Dans tous les cas la décision portant sanction disciplinaire devra respecter un certain formalisme, elle devra notamment être motivée. Le non respect de ce formalisme pourra entraîner l’annulation de ladite sanction.
Enfin le choix de la sanction devra être guidé par un principe de proportionnalité.
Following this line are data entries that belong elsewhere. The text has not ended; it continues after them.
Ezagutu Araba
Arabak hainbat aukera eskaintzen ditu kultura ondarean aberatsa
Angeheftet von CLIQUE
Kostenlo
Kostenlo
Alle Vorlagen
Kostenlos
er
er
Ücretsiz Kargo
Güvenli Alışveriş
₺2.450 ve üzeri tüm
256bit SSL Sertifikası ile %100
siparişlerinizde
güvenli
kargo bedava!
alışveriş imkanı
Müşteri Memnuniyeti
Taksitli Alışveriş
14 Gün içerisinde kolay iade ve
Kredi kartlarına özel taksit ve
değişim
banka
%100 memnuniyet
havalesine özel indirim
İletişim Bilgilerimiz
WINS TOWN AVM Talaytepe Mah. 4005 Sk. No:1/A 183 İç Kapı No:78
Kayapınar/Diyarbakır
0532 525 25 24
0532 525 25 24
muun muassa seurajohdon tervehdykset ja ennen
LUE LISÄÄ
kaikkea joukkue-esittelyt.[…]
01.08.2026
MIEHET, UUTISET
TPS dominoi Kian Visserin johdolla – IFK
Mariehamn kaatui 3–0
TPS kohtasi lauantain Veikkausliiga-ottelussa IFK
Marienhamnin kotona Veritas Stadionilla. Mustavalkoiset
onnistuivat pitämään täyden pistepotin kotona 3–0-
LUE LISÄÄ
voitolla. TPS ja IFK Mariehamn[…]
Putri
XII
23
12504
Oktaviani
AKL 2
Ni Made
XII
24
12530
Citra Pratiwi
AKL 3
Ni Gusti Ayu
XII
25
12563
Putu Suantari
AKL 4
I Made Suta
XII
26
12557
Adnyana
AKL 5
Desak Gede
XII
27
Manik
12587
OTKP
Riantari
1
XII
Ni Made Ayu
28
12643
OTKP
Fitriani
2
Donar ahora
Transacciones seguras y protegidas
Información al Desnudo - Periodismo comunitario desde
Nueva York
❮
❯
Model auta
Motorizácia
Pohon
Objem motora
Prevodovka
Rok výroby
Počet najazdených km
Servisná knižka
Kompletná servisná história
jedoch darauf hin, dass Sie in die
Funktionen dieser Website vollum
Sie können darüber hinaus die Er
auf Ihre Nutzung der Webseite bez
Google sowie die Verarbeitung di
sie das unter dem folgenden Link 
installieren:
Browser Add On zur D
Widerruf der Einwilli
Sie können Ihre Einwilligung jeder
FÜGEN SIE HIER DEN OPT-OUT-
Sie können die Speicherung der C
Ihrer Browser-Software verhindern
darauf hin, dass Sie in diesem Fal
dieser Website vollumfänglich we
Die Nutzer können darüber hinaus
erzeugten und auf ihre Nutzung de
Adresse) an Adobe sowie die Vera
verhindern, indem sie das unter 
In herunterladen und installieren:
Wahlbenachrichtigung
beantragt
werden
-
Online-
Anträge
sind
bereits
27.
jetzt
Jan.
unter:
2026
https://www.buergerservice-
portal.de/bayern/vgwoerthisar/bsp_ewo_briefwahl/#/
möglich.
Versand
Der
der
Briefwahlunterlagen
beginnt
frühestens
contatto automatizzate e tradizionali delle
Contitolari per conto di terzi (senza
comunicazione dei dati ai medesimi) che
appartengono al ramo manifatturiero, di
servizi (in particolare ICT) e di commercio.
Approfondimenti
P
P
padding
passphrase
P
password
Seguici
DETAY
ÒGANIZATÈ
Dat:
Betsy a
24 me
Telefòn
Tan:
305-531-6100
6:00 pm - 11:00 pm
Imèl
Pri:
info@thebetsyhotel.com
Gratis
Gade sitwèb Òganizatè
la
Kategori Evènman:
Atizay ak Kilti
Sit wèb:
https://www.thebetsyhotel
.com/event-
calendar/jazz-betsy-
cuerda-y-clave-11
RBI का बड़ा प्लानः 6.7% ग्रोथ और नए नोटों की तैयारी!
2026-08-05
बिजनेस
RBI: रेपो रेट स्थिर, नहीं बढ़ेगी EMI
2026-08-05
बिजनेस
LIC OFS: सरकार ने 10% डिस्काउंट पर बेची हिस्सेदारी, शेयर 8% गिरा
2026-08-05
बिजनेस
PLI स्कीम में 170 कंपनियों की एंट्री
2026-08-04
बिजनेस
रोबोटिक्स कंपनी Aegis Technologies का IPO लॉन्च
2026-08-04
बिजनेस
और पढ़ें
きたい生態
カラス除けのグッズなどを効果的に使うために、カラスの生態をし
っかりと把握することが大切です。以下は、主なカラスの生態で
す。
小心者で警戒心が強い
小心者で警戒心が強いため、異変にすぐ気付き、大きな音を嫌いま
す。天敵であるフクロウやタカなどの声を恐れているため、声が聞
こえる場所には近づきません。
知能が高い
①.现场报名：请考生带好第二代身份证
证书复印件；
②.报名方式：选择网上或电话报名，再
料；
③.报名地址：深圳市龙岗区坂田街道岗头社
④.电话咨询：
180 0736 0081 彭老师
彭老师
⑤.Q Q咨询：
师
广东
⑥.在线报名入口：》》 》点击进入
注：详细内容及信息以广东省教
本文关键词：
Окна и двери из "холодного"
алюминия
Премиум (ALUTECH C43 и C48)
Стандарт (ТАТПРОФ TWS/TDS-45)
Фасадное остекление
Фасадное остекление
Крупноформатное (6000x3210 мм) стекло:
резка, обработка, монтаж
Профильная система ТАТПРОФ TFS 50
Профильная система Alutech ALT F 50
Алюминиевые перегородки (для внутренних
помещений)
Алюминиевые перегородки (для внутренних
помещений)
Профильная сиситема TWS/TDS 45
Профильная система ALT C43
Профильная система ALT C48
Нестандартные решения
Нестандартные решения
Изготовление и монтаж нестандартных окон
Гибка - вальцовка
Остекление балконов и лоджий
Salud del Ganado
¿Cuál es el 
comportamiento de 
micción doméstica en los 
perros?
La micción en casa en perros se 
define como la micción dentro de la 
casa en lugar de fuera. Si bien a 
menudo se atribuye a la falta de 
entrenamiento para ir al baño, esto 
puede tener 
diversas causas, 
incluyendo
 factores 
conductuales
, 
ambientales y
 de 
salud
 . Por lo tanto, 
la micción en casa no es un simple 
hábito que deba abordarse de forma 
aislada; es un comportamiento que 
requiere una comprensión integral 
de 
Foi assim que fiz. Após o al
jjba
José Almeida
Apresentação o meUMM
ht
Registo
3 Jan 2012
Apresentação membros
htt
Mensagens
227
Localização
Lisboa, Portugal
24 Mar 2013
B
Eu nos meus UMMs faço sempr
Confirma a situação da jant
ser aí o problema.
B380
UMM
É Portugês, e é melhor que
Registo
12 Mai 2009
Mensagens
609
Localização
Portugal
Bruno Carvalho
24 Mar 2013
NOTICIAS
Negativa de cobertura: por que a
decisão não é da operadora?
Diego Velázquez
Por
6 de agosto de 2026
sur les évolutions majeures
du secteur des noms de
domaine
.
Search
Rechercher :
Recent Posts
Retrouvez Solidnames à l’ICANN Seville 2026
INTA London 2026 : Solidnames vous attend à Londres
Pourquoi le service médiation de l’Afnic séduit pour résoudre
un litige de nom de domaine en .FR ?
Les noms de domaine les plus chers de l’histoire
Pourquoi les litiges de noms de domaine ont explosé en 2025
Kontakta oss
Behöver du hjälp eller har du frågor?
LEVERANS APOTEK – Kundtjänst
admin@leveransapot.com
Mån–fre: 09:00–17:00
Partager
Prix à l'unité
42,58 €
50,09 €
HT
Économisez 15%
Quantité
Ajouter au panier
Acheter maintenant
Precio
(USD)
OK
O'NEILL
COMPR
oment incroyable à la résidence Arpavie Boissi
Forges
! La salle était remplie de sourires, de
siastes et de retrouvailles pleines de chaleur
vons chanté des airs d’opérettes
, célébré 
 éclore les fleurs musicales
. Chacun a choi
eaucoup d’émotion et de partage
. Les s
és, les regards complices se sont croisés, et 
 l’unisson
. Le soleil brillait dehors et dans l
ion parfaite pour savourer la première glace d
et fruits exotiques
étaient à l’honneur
Toute faute ne justifie pas une révocation, la sanction devra être nécessairement proportionnée à la faute commise et prendre en compte l’ensemble de la carrière de l’agent (ancienneté, responsabilité, passé disciplinaire, etc … ).
A défaut, la décision pourra faire l’objet d’un recours contentieux dans un délai de deux mois, devant l’autorité compétente.
Dans tous les cas la radicalisation n’est pas en tant que tel un motif de révocation du fonctionnaire, et toute sanction prise sur ce seul fondement pourra faire l’objet d’une contestation de la part de l’agent poursuivi.
Cependant il n’est pas exclu qu’à l’avenir un changement intervienne sur ce point.
En effet le ministre de l’Intérieur, devait, au vue des évènements récents, ouvrir un débat sur la possibilité d’un projet de loi permettant de rendre automatique la révocation des fonctionnaires en cas de radicalisation.
La difficulté résidera alors dans la définition du terme de « radicalisation », afin d’éviter que celle-ci soit trop large et favorisent l’édiction de mesures disciplinaires injustifiées ou discriminatoires.
Discussion en cours :
Que faites-vous de la procédure spécifique du code de la sécurité intérieure applicable aux titulaires et agents contractuels ? Il me semble que votre article ne couvre pas tous les champs applicables à cette question sensible.